__Work required__.
For the listing below, print exactly the lines from the line with "22: (328, 317)" to the line with "130: (373, 189)", both included, and nothing beyond them.

__Material for this exercise__.
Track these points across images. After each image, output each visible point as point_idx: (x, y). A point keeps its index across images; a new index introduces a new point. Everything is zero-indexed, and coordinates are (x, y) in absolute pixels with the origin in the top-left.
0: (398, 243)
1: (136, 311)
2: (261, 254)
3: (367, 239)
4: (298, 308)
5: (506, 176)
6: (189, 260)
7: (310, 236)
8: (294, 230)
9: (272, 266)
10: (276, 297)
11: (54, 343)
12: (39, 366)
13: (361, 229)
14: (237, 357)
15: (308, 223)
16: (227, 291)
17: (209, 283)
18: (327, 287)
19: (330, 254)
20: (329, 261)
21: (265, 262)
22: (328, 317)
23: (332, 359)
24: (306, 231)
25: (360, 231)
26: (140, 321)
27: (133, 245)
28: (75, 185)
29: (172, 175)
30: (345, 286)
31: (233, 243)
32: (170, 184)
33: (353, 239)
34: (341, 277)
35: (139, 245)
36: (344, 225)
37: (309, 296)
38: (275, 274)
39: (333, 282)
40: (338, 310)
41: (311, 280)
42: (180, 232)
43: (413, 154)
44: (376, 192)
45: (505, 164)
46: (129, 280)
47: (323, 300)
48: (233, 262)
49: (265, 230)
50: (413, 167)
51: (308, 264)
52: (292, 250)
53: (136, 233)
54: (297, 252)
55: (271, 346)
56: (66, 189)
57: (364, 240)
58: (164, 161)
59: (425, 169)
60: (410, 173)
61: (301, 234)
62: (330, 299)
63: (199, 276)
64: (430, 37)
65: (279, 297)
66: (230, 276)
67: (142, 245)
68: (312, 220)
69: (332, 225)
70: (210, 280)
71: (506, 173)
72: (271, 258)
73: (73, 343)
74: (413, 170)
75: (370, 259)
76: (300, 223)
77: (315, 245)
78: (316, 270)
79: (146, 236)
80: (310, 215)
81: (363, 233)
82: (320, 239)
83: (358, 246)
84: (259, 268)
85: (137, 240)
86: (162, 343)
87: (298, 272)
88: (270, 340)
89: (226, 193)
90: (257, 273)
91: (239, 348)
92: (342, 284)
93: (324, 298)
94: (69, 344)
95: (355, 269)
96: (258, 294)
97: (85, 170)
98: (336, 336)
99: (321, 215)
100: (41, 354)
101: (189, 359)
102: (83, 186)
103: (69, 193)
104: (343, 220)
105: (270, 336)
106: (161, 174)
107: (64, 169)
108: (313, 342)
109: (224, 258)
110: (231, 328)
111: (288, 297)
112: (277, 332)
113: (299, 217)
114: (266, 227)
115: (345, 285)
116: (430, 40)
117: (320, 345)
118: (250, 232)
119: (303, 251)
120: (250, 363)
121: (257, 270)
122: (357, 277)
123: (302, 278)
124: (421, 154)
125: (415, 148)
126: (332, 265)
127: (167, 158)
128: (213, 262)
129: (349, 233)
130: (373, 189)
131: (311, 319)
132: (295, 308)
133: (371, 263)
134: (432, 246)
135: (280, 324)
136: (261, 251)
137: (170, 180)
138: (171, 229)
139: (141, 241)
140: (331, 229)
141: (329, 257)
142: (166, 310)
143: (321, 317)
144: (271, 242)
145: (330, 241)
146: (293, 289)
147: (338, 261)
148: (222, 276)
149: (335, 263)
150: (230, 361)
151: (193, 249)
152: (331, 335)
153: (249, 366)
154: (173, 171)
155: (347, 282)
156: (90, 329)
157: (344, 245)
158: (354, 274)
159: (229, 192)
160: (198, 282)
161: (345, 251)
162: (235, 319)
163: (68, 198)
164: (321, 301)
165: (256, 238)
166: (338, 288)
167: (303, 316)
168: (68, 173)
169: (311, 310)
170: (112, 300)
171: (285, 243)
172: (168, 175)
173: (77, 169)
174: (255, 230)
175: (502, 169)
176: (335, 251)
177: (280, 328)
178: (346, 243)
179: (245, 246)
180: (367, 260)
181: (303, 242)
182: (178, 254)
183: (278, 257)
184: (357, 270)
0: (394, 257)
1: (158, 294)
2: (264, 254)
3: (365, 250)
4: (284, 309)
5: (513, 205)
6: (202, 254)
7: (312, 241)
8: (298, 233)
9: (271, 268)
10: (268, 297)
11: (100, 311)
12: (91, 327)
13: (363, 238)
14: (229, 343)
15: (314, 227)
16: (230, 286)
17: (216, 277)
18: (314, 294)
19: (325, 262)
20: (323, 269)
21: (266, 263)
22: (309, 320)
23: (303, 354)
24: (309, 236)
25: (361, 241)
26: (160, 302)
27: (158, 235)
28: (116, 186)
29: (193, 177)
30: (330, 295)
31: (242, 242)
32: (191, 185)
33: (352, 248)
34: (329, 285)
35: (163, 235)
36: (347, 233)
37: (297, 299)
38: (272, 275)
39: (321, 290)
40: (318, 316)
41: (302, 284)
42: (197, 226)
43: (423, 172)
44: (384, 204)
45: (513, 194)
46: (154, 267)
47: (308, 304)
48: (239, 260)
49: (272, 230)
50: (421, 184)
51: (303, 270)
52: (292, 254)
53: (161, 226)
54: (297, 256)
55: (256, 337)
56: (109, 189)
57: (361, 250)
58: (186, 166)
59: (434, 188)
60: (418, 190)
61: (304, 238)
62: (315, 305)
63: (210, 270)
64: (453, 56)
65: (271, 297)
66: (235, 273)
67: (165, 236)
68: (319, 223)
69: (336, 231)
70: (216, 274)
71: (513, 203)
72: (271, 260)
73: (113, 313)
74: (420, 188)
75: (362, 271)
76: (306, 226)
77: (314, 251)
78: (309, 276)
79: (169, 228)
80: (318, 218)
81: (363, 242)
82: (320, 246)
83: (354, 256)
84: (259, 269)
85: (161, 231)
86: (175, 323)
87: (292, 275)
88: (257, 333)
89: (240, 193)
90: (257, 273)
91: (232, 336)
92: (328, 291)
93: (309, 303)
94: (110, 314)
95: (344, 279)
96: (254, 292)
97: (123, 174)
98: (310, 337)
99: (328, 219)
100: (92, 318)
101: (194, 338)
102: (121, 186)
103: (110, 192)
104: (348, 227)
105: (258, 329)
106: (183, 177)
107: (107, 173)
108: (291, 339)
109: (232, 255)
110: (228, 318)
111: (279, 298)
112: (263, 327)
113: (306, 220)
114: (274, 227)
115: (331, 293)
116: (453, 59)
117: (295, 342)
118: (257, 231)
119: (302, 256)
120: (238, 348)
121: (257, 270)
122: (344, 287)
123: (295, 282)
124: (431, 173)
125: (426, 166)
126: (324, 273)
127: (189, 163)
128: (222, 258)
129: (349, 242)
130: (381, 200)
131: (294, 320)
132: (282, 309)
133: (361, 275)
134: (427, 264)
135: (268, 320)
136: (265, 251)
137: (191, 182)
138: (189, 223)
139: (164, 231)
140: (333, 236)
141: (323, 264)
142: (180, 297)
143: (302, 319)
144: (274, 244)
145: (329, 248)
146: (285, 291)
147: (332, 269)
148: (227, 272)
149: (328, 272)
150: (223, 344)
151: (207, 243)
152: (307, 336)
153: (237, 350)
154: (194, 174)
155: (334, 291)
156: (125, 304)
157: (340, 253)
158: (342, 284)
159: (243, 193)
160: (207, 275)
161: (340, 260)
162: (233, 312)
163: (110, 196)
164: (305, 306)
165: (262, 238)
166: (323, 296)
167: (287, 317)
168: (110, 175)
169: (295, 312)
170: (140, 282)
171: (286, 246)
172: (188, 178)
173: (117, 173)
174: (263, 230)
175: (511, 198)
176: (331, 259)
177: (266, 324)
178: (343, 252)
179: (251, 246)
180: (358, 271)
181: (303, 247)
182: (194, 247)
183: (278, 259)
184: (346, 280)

__Answer__.
22: (328, 317)
23: (332, 359)
24: (306, 231)
25: (360, 231)
26: (140, 321)
27: (133, 245)
28: (75, 185)
29: (172, 175)
30: (345, 286)
31: (233, 243)
32: (170, 184)
33: (353, 239)
34: (341, 277)
35: (139, 245)
36: (344, 225)
37: (309, 296)
38: (275, 274)
39: (333, 282)
40: (338, 310)
41: (311, 280)
42: (180, 232)
43: (413, 154)
44: (376, 192)
45: (505, 164)
46: (129, 280)
47: (323, 300)
48: (233, 262)
49: (265, 230)
50: (413, 167)
51: (308, 264)
52: (292, 250)
53: (136, 233)
54: (297, 252)
55: (271, 346)
56: (66, 189)
57: (364, 240)
58: (164, 161)
59: (425, 169)
60: (410, 173)
61: (301, 234)
62: (330, 299)
63: (199, 276)
64: (430, 37)
65: (279, 297)
66: (230, 276)
67: (142, 245)
68: (312, 220)
69: (332, 225)
70: (210, 280)
71: (506, 173)
72: (271, 258)
73: (73, 343)
74: (413, 170)
75: (370, 259)
76: (300, 223)
77: (315, 245)
78: (316, 270)
79: (146, 236)
80: (310, 215)
81: (363, 233)
82: (320, 239)
83: (358, 246)
84: (259, 268)
85: (137, 240)
86: (162, 343)
87: (298, 272)
88: (270, 340)
89: (226, 193)
90: (257, 273)
91: (239, 348)
92: (342, 284)
93: (324, 298)
94: (69, 344)
95: (355, 269)
96: (258, 294)
97: (85, 170)
98: (336, 336)
99: (321, 215)
100: (41, 354)
101: (189, 359)
102: (83, 186)
103: (69, 193)
104: (343, 220)
105: (270, 336)
106: (161, 174)
107: (64, 169)
108: (313, 342)
109: (224, 258)
110: (231, 328)
111: (288, 297)
112: (277, 332)
113: (299, 217)
114: (266, 227)
115: (345, 285)
116: (430, 40)
117: (320, 345)
118: (250, 232)
119: (303, 251)
120: (250, 363)
121: (257, 270)
122: (357, 277)
123: (302, 278)
124: (421, 154)
125: (415, 148)
126: (332, 265)
127: (167, 158)
128: (213, 262)
129: (349, 233)
130: (373, 189)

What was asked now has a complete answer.